Het afgelopen jaar zijn er grote stappen gezet op de uitvoering van het actieplan. Een aantal acties is al afgerond, een groot deel is in uitvoering en daarnaast zijn er acties in voorbereiding en/of worden acties nog nader besproken met betrokken partijen. Voor sommige acties is eerst onderzoek nodig en deze nieuwe kennis en informatie kan worden gebruikt voor de uitvoering van de actie of de aanscherping van een aanpak. In deze brief zijn slechts een aantal acties uitgelicht; voor een toelichting voor alle acties uit het actieplan kan de Kamerrapportage (in de bijlage) worden geraadpleegd.

De komende jaren blijven we ons inzetten om uitvoering te geven aan de acties uit het actieplan om zo bij te kunnen dragen aan een verdere vermindering van risico’s op het ontstaan en de verspreiding van zoönosen en beter voorbereid te zijn op een eventuele uitbraak. Dat doen we zowel nationaal als internationaal en in samenwerking met alle betrokken partijen. In januari 2025 wordt u opnieuw geïnformeerd over de voortgang.
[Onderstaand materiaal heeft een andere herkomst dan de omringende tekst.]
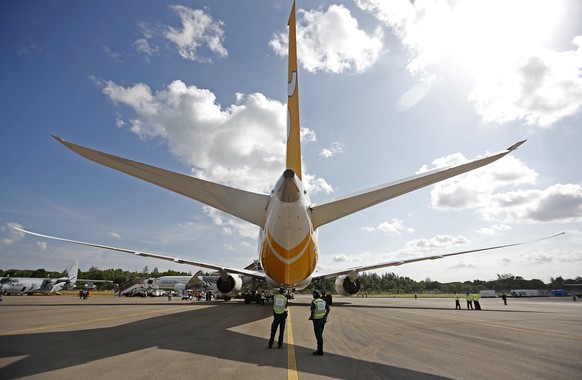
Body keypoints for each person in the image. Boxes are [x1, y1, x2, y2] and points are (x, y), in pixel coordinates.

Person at [309, 290, 330, 356]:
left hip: (317, 320)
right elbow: (328, 309)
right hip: (322, 320)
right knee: (320, 334)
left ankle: (320, 351)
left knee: (319, 336)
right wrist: (325, 316)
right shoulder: (323, 301)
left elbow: (312, 310)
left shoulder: (314, 302)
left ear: (314, 295)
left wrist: (311, 317)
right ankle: (319, 349)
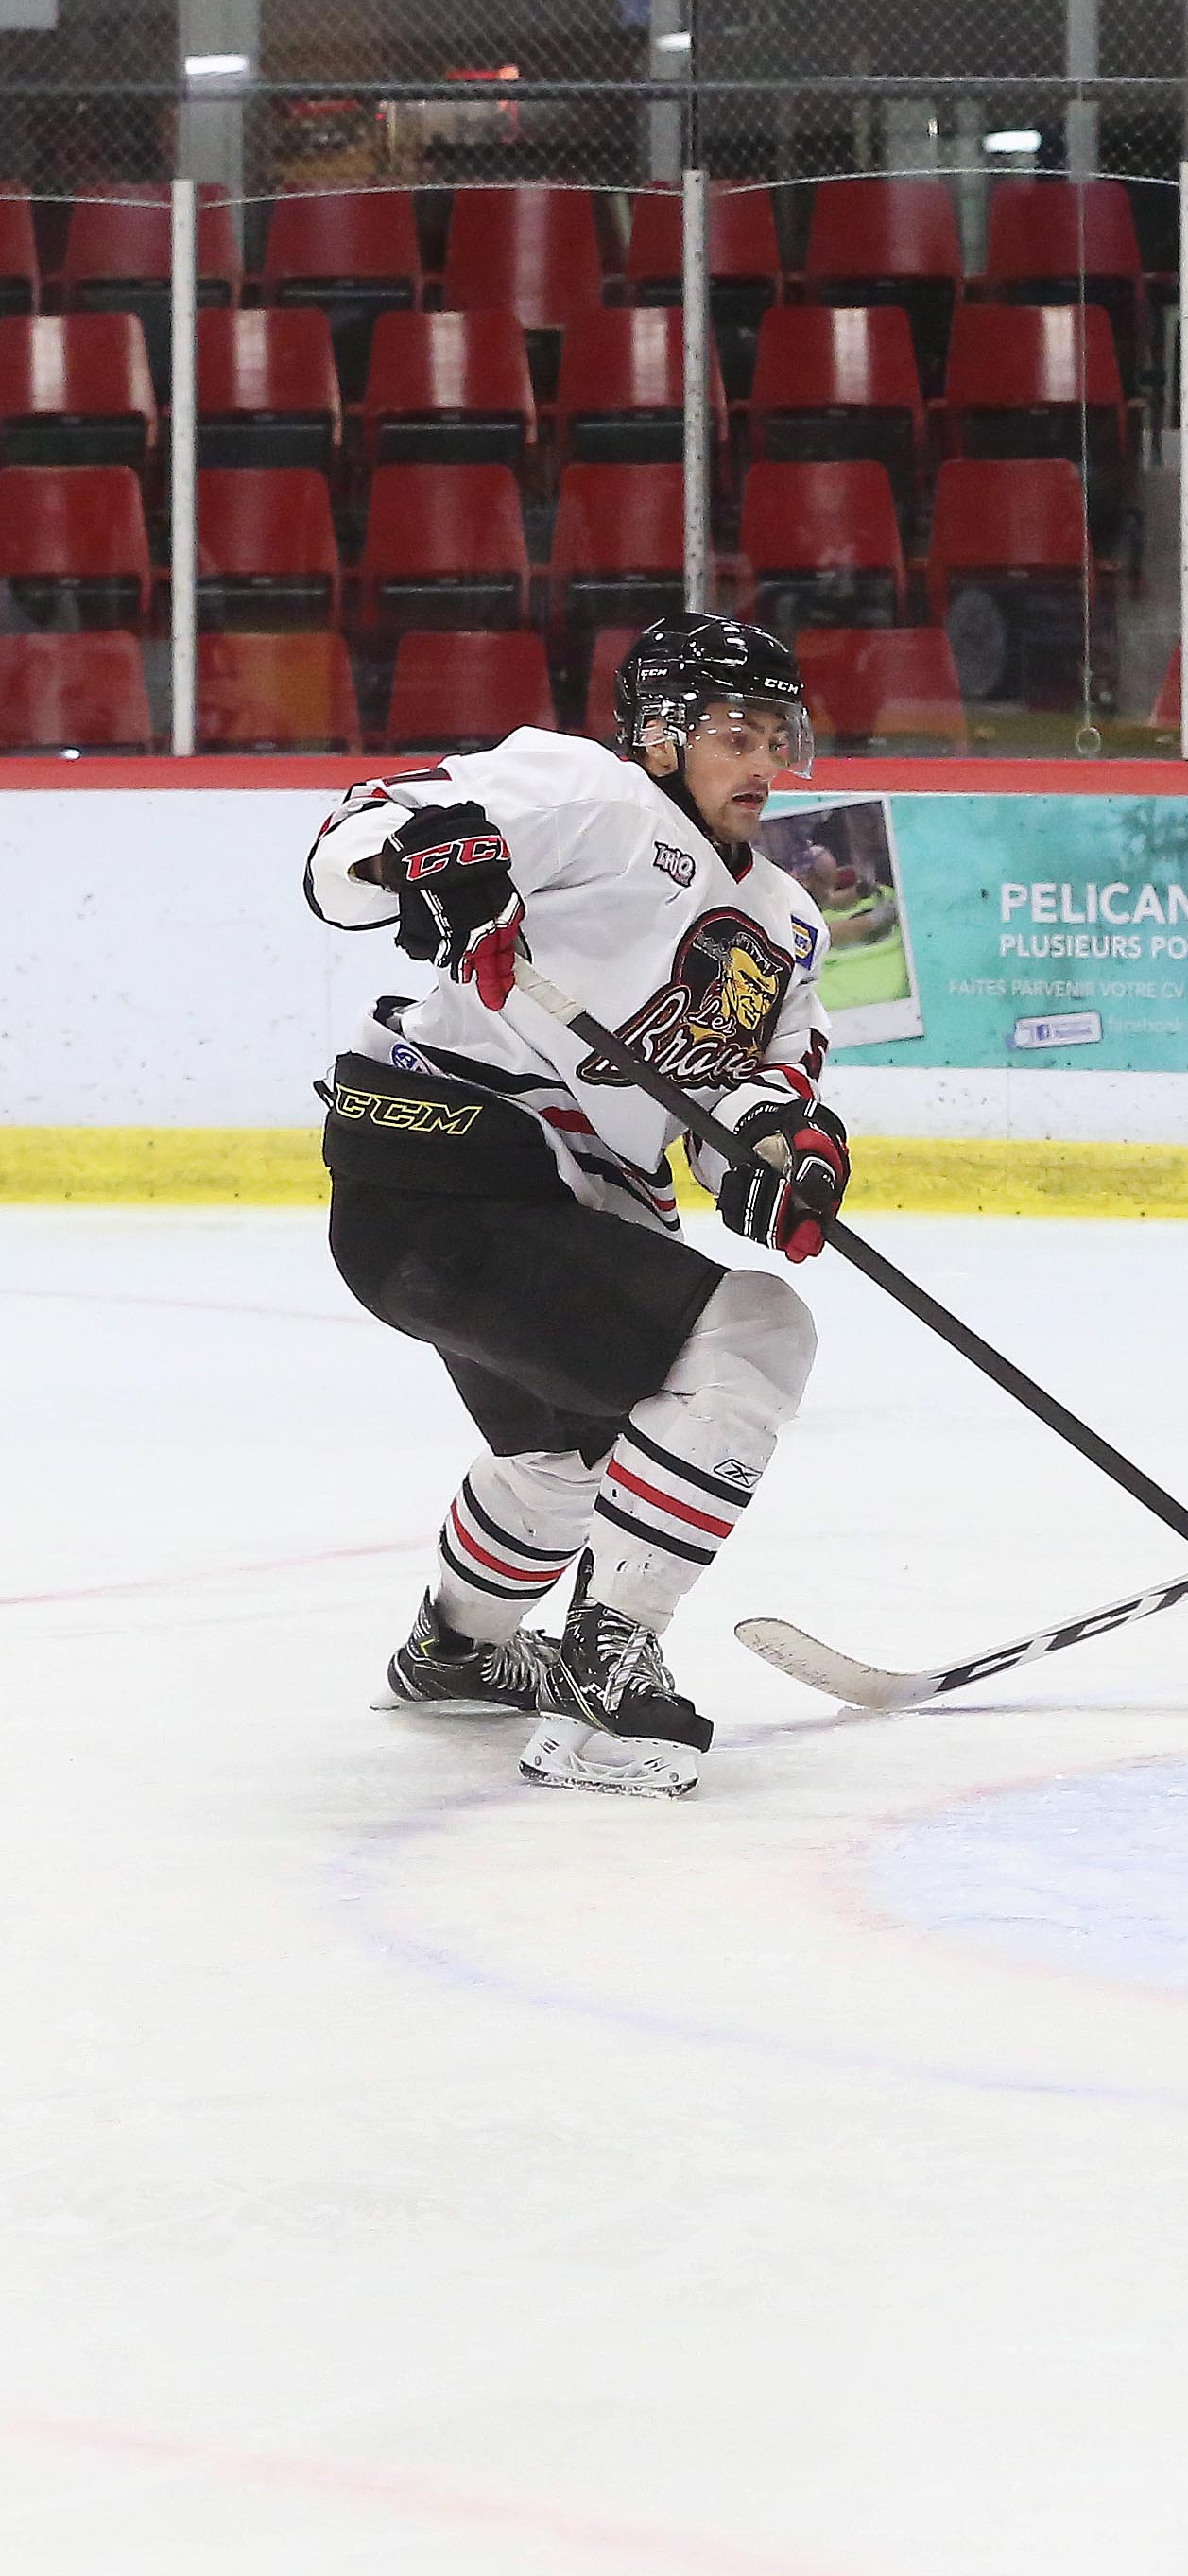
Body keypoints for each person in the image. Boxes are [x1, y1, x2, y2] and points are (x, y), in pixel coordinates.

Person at [299, 612, 844, 1800]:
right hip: (445, 1173)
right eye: (735, 735)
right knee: (757, 1332)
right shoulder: (585, 790)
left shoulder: (787, 924)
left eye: (778, 737)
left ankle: (455, 1651)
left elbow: (765, 1082)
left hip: (542, 1211)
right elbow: (350, 843)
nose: (763, 763)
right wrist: (429, 862)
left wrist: (782, 1149)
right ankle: (606, 1677)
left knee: (568, 1465)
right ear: (657, 736)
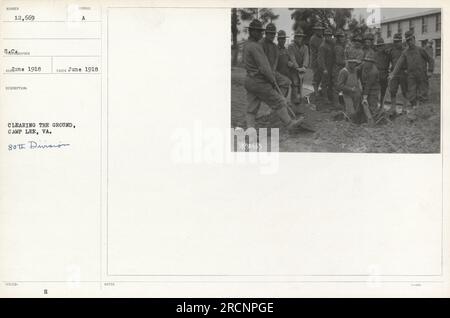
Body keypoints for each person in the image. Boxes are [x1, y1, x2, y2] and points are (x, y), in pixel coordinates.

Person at [242, 19, 305, 131]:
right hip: (260, 81)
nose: (261, 33)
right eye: (258, 31)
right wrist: (271, 79)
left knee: (251, 107)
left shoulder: (247, 45)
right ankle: (289, 123)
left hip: (250, 80)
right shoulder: (256, 46)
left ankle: (250, 130)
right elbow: (264, 66)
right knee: (279, 101)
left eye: (261, 31)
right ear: (252, 31)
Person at [390, 30, 434, 107]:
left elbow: (430, 60)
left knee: (423, 94)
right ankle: (414, 109)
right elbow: (398, 64)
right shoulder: (405, 52)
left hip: (422, 75)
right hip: (411, 76)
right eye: (407, 40)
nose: (409, 42)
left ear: (414, 39)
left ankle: (422, 112)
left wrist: (430, 71)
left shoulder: (420, 50)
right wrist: (393, 74)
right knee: (411, 94)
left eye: (411, 40)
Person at [259, 23, 291, 97]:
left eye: (273, 34)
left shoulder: (282, 49)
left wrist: (273, 71)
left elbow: (275, 62)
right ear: (266, 33)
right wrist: (270, 73)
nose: (272, 35)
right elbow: (261, 61)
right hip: (266, 74)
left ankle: (281, 102)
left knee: (285, 86)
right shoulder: (261, 44)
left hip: (278, 74)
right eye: (270, 34)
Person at [386, 32, 408, 114]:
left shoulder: (405, 50)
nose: (396, 43)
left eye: (398, 41)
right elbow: (389, 61)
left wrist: (407, 70)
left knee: (405, 90)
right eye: (395, 41)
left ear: (401, 41)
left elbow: (409, 61)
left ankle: (404, 109)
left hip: (403, 72)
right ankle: (393, 108)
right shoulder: (391, 51)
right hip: (394, 73)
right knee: (392, 90)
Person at [287, 28, 309, 104]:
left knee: (300, 84)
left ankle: (299, 101)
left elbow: (306, 57)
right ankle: (294, 101)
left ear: (302, 37)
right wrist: (297, 67)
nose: (299, 38)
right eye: (297, 36)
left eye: (300, 36)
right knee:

De Minister van Volksgezondheid, Welzijn en Sport, E.J. Kuipers

De Minister van Landbouw, Natuur en Voedselkwaliteit, P. Adema

De Minister voor Natuur en Stikstof, Ch. van der Wal-Zeggelink


X Noot
2

Kamerstukken 25 295 en 28 807, nr. 1935.

X Noot
3

Motie van het lid Agema Kamerstuk 32 793, nr. 681.

X Noot
4

Kamerstuk 28 286, nr. 1303.

X Noot
5

Kamerstuk 28 807, nr. 291.

X Noot
6

COHESIVE: One Health Structure In Europe (onehealthejp.eu).

X Noot
7

Med-Vet-Net is een Europees netwerk dat veterinair, medisch en voedingswetenschappelijk onderzoek integreert op het gebied van preventie en bestrijding van zoönosen en door voedsel overgedragen ziekten.